*YOUR INSTRUCTIONS*:
Up to and including the line with "Besprechungscontainer für Düsseldorf", restate every line of the records below word for word, from the first line on, leaving out the pictures.

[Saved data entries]
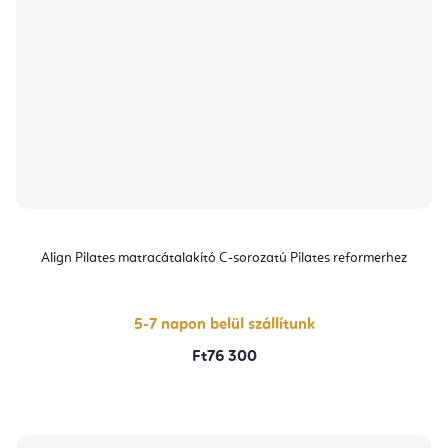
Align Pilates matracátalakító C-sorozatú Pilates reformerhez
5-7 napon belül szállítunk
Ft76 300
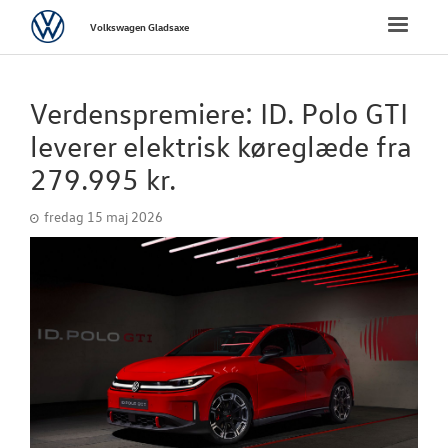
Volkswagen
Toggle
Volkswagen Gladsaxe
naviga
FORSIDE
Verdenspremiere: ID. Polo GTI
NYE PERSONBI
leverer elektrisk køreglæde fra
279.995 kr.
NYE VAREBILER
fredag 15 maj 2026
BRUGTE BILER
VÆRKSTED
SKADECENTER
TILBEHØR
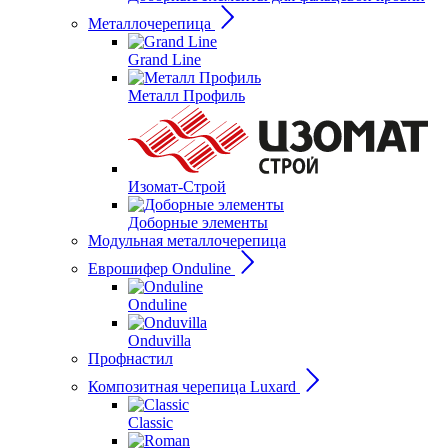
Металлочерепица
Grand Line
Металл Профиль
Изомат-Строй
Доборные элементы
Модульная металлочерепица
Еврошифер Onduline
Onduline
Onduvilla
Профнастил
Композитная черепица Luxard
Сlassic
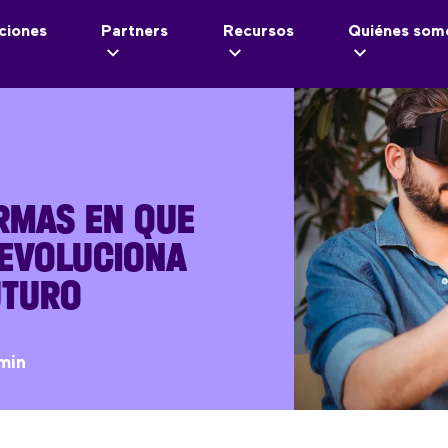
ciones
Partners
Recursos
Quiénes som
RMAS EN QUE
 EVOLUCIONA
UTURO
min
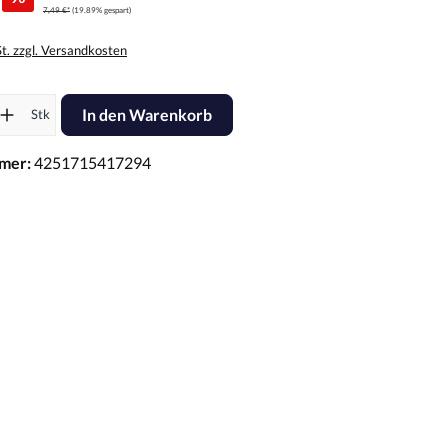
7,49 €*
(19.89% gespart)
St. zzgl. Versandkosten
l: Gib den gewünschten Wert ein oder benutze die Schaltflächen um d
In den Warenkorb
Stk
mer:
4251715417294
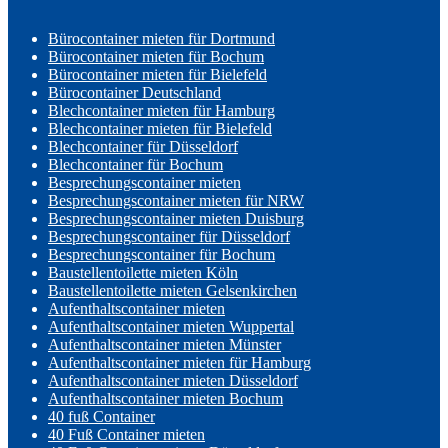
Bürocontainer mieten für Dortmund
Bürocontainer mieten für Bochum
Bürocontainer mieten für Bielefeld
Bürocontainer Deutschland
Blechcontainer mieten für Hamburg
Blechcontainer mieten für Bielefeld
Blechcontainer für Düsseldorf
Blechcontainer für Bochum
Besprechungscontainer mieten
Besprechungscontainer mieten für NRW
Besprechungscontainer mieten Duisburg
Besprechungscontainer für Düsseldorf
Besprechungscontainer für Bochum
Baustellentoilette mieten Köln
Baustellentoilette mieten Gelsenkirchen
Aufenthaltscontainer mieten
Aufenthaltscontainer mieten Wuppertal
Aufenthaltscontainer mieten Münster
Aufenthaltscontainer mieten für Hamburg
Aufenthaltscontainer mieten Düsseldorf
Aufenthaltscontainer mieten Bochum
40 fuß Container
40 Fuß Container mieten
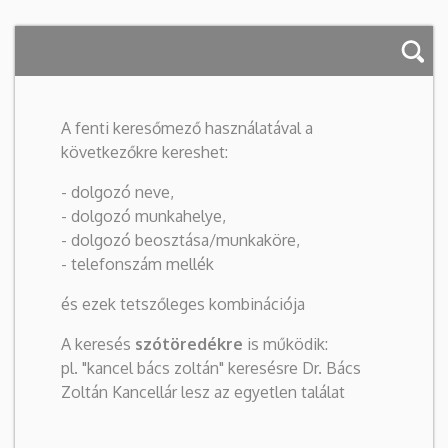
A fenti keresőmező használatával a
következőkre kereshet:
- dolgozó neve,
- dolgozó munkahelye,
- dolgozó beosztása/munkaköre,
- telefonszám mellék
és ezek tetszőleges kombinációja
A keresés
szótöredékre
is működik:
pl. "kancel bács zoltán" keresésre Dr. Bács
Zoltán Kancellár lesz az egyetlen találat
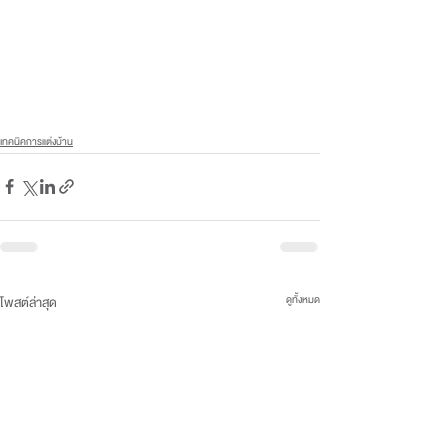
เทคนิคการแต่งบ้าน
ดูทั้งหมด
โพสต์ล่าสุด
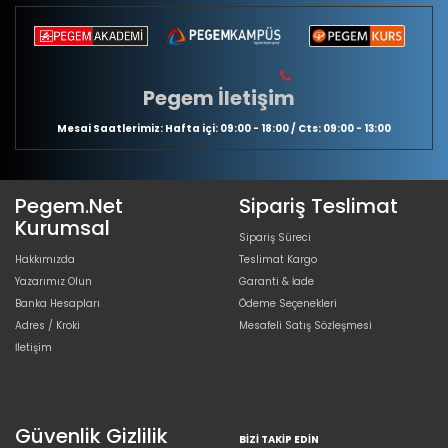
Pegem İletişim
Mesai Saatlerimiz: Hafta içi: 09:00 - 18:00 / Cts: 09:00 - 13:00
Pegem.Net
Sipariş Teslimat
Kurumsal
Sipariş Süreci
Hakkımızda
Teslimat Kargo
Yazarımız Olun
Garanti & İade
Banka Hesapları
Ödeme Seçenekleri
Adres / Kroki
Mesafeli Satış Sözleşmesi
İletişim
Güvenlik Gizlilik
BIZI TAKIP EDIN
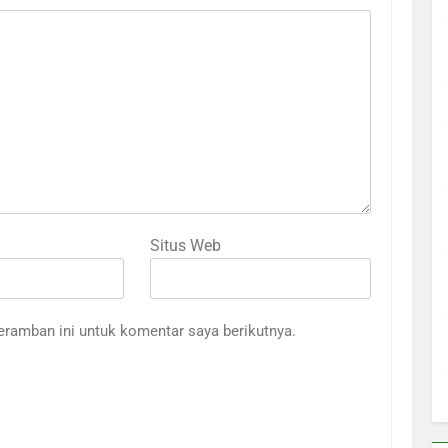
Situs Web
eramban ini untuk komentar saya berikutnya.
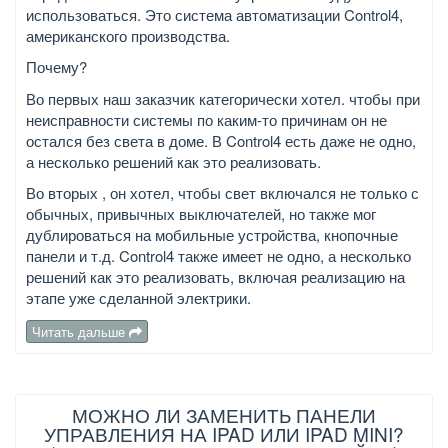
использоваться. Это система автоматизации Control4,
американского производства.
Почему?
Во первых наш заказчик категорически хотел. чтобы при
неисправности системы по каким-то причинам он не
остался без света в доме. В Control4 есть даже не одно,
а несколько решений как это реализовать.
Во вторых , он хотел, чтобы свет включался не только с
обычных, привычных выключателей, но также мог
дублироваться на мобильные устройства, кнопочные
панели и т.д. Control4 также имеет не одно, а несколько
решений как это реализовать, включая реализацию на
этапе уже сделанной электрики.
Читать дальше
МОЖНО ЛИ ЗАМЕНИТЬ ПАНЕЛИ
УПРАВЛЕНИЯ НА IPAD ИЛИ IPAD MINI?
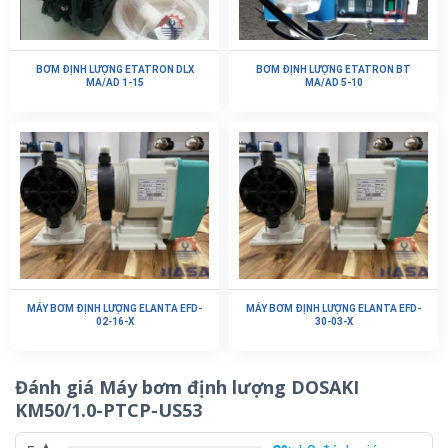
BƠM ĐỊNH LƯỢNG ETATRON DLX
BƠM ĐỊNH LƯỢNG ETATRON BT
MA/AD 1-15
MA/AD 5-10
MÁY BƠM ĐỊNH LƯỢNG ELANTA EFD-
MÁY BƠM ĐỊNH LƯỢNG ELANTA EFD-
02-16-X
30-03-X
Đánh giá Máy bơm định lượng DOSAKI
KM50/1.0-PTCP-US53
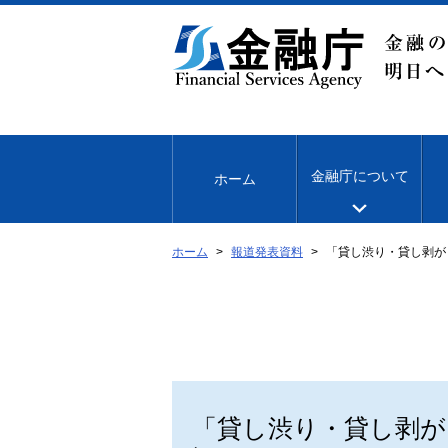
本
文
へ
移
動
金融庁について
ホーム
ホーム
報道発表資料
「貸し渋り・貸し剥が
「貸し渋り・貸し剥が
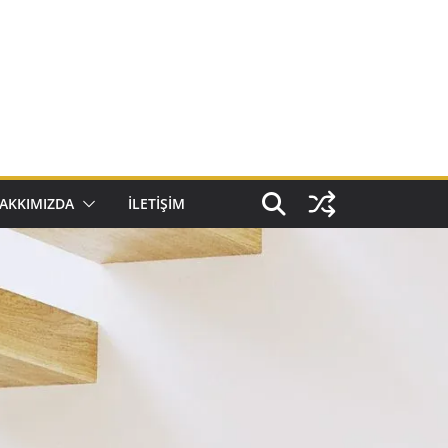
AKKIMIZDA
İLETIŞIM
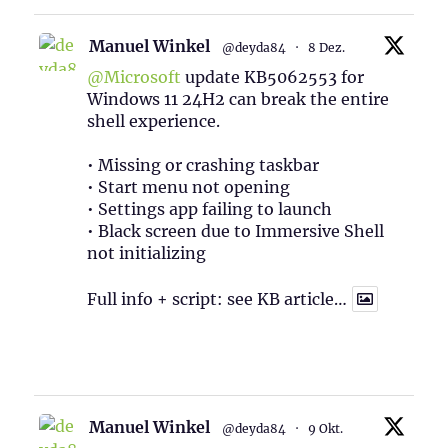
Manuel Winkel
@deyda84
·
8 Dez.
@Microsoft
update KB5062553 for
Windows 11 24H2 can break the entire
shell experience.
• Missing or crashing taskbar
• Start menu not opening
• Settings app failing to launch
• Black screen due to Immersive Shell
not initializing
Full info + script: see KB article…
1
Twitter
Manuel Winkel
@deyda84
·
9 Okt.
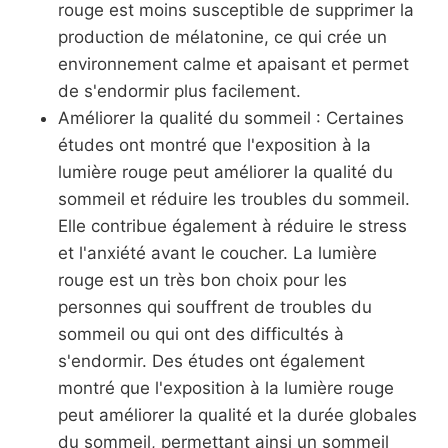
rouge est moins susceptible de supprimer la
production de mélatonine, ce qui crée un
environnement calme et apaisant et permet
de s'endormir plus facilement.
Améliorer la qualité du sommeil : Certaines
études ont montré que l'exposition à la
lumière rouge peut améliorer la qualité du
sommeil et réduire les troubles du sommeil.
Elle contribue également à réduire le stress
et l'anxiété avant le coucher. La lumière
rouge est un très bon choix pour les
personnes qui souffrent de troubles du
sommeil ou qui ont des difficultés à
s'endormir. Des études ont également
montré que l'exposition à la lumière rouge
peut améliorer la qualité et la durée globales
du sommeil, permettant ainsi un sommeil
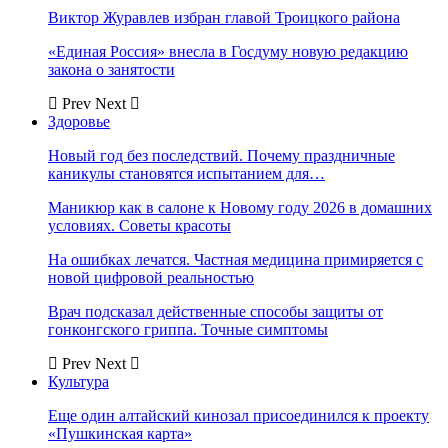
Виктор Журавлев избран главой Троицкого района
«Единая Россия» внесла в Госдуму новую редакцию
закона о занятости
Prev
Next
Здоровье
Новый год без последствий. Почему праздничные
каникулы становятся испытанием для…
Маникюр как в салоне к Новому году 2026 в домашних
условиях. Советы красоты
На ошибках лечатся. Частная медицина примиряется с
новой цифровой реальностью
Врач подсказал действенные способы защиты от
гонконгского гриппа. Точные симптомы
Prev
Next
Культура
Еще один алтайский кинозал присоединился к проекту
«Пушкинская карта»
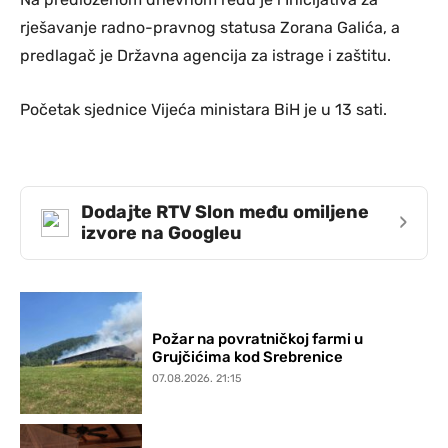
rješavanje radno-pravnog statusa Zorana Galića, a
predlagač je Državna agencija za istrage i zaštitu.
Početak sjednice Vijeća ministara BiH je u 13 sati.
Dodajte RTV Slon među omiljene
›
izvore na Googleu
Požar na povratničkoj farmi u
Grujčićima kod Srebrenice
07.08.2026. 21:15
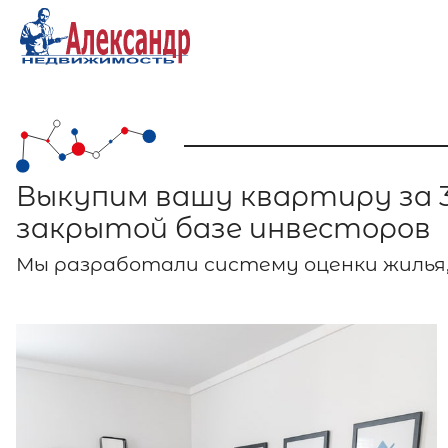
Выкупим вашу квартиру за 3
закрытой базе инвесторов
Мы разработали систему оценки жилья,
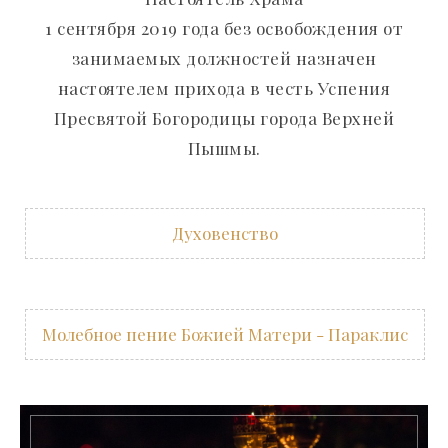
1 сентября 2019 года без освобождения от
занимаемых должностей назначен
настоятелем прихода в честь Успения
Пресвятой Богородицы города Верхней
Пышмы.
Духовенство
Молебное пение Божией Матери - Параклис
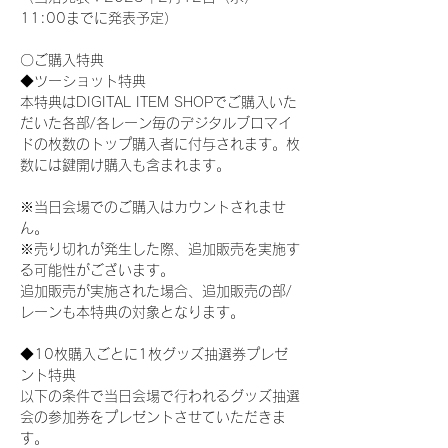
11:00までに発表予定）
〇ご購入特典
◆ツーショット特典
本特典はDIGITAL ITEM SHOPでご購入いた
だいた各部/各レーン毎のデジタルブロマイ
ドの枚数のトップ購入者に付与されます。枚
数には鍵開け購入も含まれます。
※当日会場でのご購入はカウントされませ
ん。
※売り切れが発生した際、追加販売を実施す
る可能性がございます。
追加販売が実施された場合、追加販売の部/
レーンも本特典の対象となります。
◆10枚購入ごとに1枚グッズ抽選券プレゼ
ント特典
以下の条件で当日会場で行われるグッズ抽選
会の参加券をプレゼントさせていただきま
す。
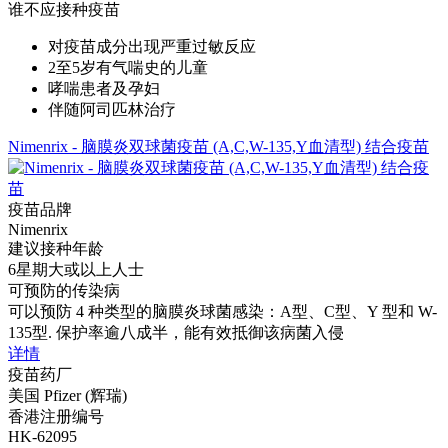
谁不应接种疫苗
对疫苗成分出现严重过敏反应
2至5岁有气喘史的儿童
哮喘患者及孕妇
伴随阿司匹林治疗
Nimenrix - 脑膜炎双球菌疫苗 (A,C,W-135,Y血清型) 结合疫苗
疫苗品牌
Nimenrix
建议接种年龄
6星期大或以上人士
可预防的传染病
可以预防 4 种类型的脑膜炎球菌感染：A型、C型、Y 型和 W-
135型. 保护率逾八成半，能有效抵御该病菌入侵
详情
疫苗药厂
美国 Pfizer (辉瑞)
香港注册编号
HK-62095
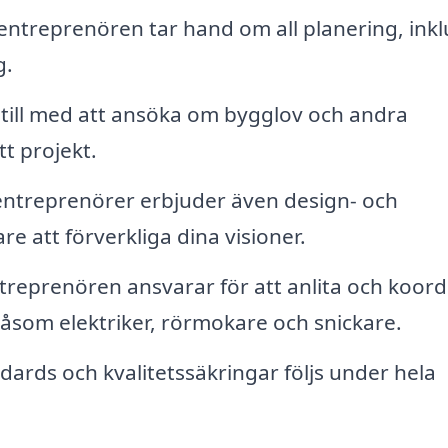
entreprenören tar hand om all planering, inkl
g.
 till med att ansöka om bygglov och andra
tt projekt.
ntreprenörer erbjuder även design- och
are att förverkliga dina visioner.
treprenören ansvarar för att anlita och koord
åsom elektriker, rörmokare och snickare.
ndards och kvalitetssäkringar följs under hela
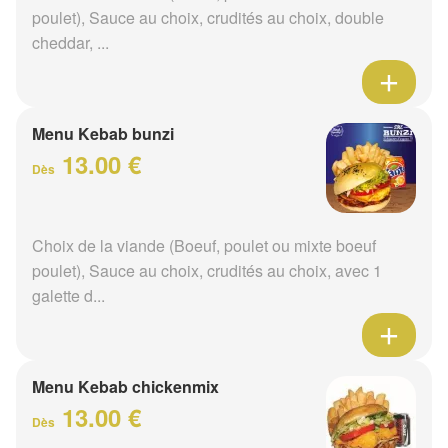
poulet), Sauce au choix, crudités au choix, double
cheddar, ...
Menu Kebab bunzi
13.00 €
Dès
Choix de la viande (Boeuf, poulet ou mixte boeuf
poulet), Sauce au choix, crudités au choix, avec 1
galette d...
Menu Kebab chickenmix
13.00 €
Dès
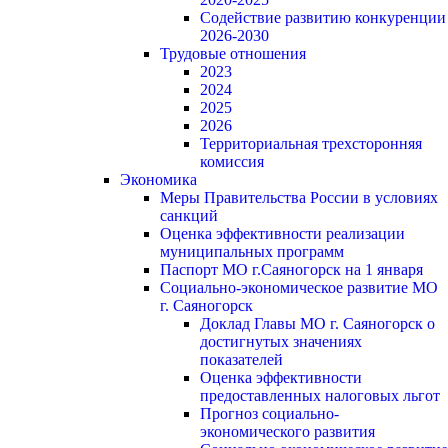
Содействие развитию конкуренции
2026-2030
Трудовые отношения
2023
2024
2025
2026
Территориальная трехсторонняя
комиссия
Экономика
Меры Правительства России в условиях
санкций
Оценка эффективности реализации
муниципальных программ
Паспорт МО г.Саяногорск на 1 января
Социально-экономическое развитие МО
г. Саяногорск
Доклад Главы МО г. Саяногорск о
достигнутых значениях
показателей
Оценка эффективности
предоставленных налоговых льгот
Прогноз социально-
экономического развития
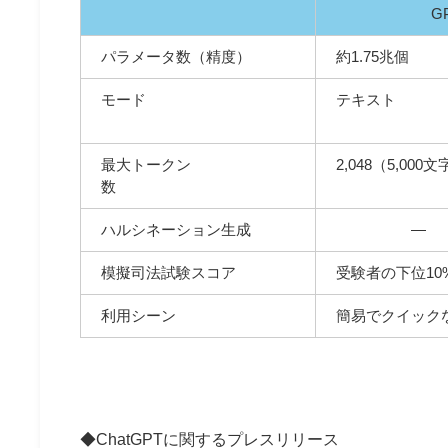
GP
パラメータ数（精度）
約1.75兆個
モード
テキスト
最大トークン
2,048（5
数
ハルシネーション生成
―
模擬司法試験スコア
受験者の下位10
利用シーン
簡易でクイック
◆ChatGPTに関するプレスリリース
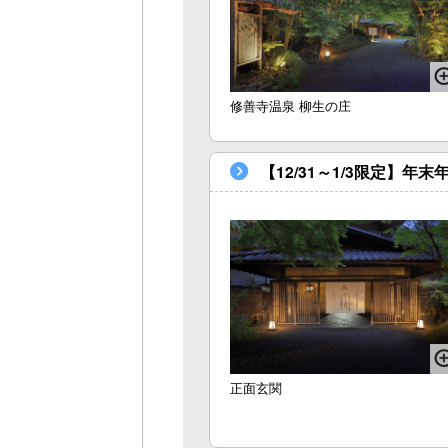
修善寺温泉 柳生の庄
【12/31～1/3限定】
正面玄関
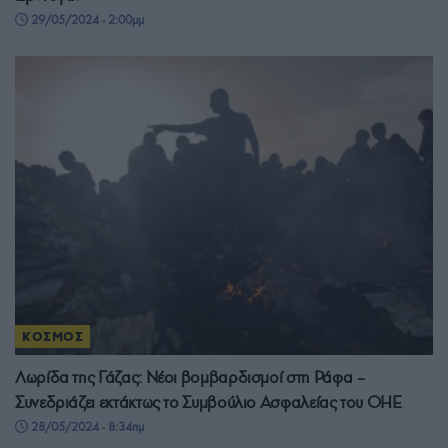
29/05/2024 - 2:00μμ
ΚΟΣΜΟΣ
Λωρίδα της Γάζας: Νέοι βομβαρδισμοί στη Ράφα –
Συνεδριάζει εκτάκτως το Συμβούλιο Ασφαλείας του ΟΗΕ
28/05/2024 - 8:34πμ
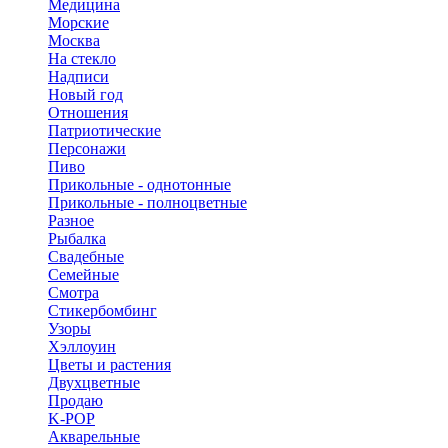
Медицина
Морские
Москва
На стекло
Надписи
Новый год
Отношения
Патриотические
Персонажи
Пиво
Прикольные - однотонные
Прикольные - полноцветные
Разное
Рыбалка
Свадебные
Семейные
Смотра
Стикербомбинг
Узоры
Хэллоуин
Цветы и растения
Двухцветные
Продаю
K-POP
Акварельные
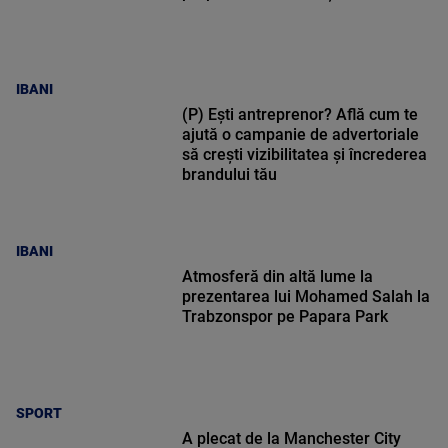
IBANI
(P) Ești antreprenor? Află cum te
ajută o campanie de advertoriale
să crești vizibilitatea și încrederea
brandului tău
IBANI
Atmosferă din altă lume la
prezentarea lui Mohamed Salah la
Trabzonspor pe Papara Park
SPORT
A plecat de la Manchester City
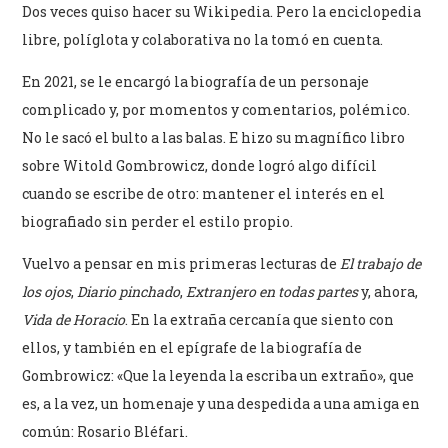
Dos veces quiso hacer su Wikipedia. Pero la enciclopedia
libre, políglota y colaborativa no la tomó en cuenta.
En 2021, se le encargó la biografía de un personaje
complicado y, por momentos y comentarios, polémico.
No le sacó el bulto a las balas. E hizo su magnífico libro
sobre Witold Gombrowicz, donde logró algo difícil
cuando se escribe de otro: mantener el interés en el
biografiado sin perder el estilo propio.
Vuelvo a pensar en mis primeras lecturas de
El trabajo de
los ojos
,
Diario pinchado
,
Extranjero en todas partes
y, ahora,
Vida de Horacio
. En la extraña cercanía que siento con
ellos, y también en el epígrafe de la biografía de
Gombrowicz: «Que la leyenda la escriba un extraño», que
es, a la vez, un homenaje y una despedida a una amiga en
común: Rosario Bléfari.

*ANSWER TO THIS PROBLEM*:
Align Pilates matracátalakító C-sorozatú Pilates reformerhez
5-7 napon belül szállítunk
Ft76 300
Volkswagen
Toggle
Volkswagen Gladsaxe
naviga
FORSIDE
Verdenspremiere: ID. Polo GTI
NYE PERSONBI
leverer elektrisk køreglæde fra
279.995 kr.
NYE VAREBILER
fredag 15 maj 2026
BRUGTE BILER
VÆRKSTED
SKADECENTER
TILBEHØR
Металлочерепица
Grand Line
Металл Профиль
Изомат-Строй
Доборные элементы
Модульная металлочерепица
Еврошифер Onduline
Onduline
Onduvilla
Профнастил
Композитная черепица Luxard
Сlassic
ciones
Partners
Recursos
Quiénes som
RMAS EN QUE
 EVOLUCIONA
UTURO
min
7,49 €*
(19.89% gespart)
St. zzgl. Versandkosten
l: Gib den gewünschten Wert ein oder benutze die Schaltflächen um d
In den Warenkorb
Stk
mer:
4251715417294
Bürocontainer mieten für Dortmund
Bürocontainer mieten für Bochum
Bürocontainer mieten für Bielefeld
Bürocontainer Deutschland
Blechcontainer mieten für Hamburg
Blechcontainer mieten für Bielefeld
Blechcontainer für Düsseldorf
Blechcontainer für Bochum
Besprechungscontainer mieten
Besprechungscontainer mieten für NRW
Besprechungscontainer mieten Duisburg
Besprechungscontainer für Düsseldorf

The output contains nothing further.